Alasan lain untuk membuat film tersebut, Sakata menambahkan, adalah untuk “membalikkan stereotip tentang pegulat.” Salah satunya adalah bahwa mereka adalah orang-orang yang tidak banyak bicara. “Ryuden tidak seperti itu – dia suka berbicara,” kata Sakata. “Dia menarik bagiku karena alasan itu – dia sama sekali tidak mirip dengan pegulat sumo.”
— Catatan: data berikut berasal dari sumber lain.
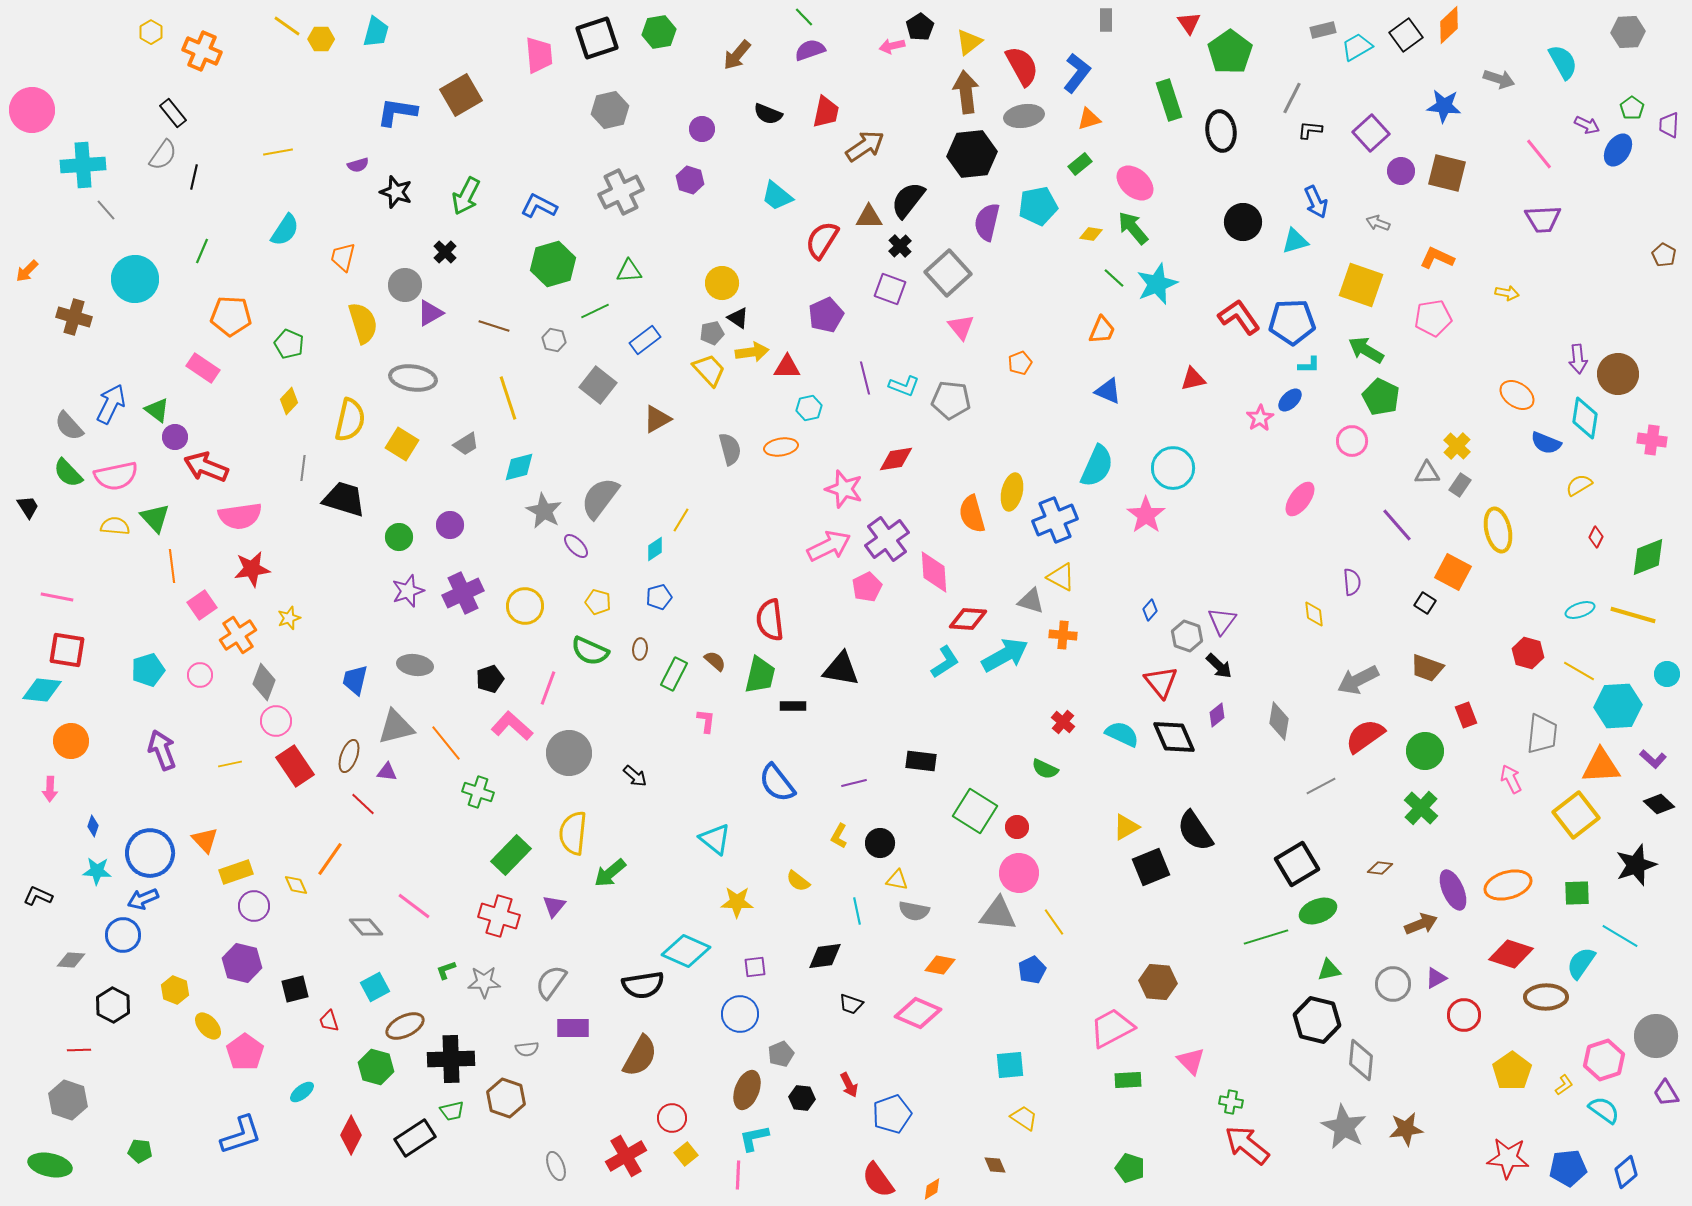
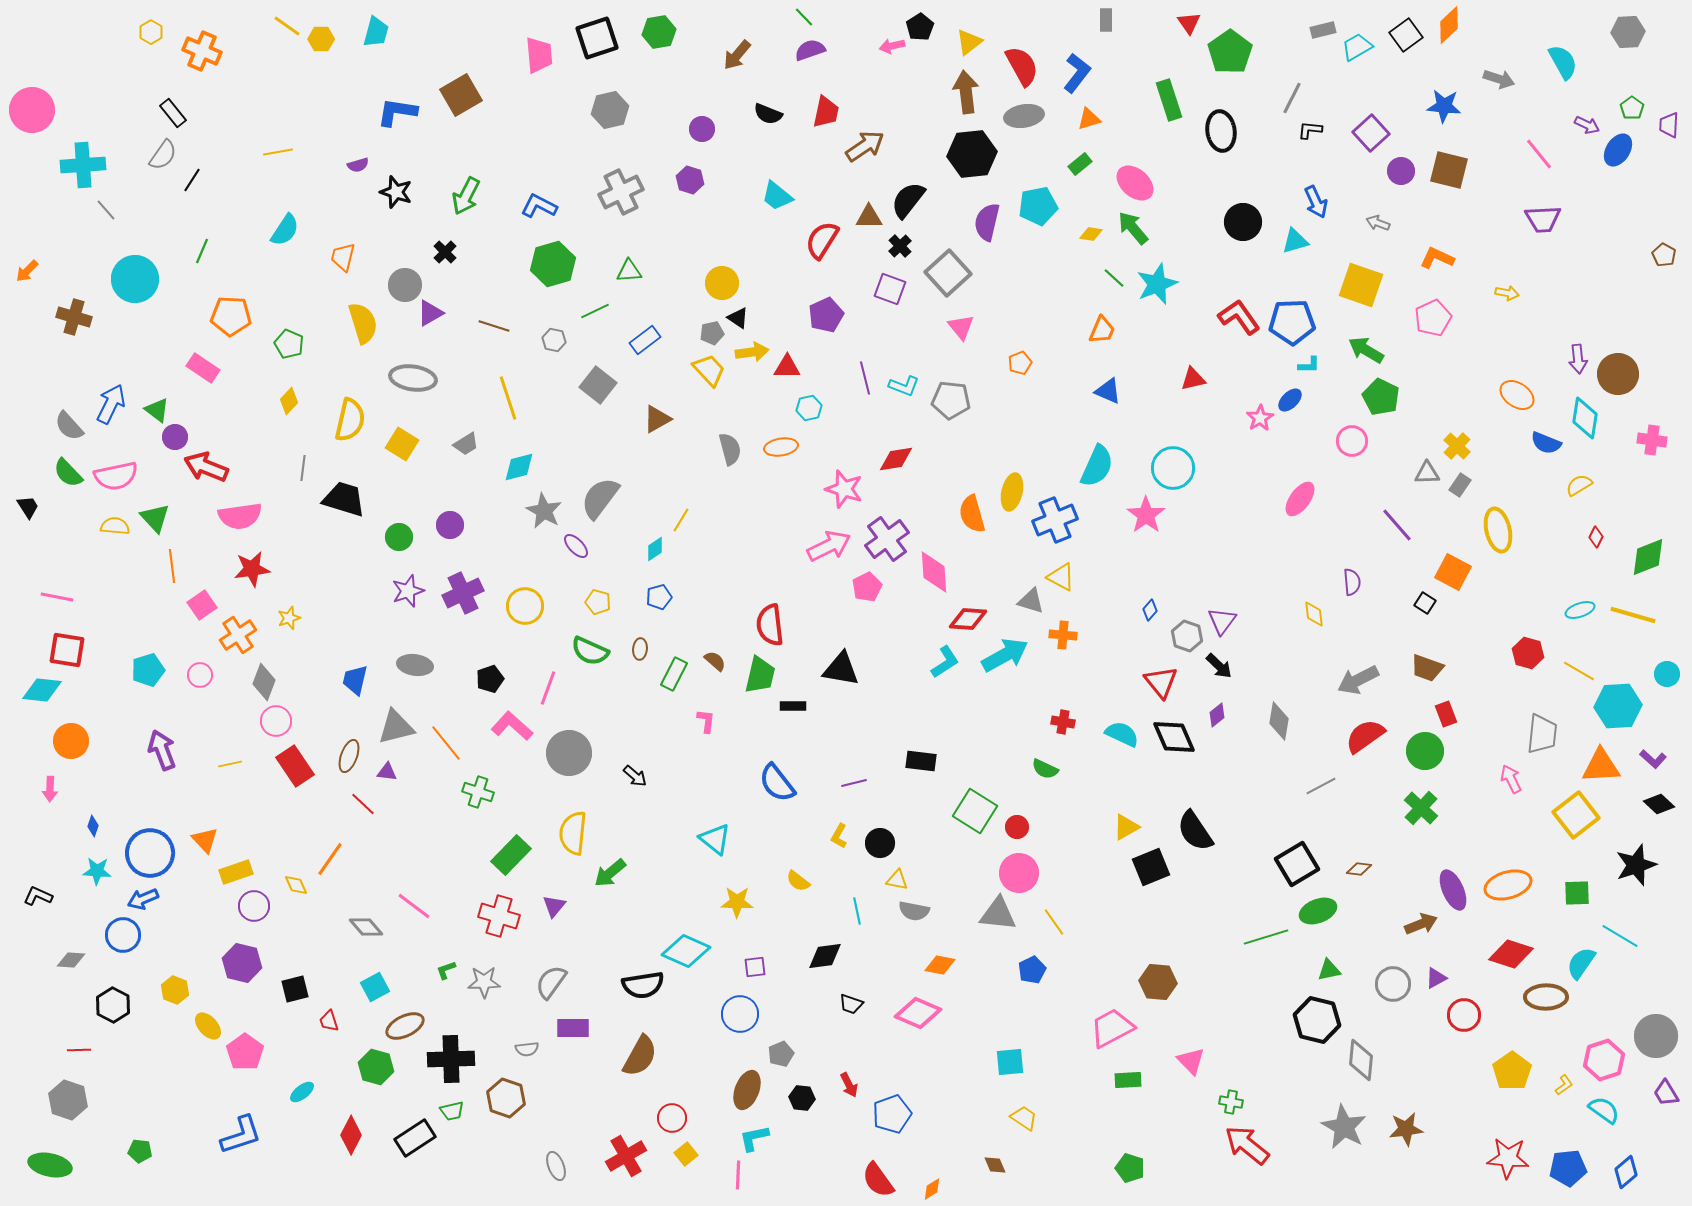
brown square at (1447, 173): moved 2 px right, 3 px up
black line at (194, 177): moved 2 px left, 3 px down; rotated 20 degrees clockwise
pink pentagon at (1433, 318): rotated 15 degrees counterclockwise
red semicircle at (770, 620): moved 5 px down
red rectangle at (1466, 715): moved 20 px left, 1 px up
red cross at (1063, 722): rotated 30 degrees counterclockwise
brown diamond at (1380, 868): moved 21 px left, 1 px down
cyan square at (1010, 1065): moved 3 px up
Stereotip lain yang hancur dalam film ini adalah bahwa para pegulat adalah pria gemuk yang menyamar sebagai atlet. “Ada otot di bawah lemak itu,” kata Sakata. “Orang-orang umumnya tidak menyadari seberapa banyak latihan beban (pegulat) yang dilakukan.” Demikianlah adegan Myogiryu memompa besi.
“Sebagai orang Jepang, saya ingin melakukan sesuatu untuk Jepang di Olimpiade tahun ini – dan saya pikir cara terbaik adalah sumo,” lanjut Sakata. “Jam tangan sumo orang Jepang, tapi ada banyak hal yang tidak mereka ketahui. Dan non-Jepang hanya menyamakan sumo dengan orang gemuk yang mati muda. Saya ingin orang-orang di seluruh dunia tahu bahwa pegulat ini adalah manusia super. ”
“Sumodo: The Successors of Samurai” kini ditayangkan di bioskop-bioskop nasional. Untuk informasi lebih lanjut, kunjungi sumodo-movie.jp (hanya dalam bahasa Jepang).
Sejalan dengan pedoman COVID-19, pemerintah sangat meminta warga dan pengunjung berhati-hati jika memilih mengunjungi bar, restoran, tempat musik, dan ruang publik lainnya.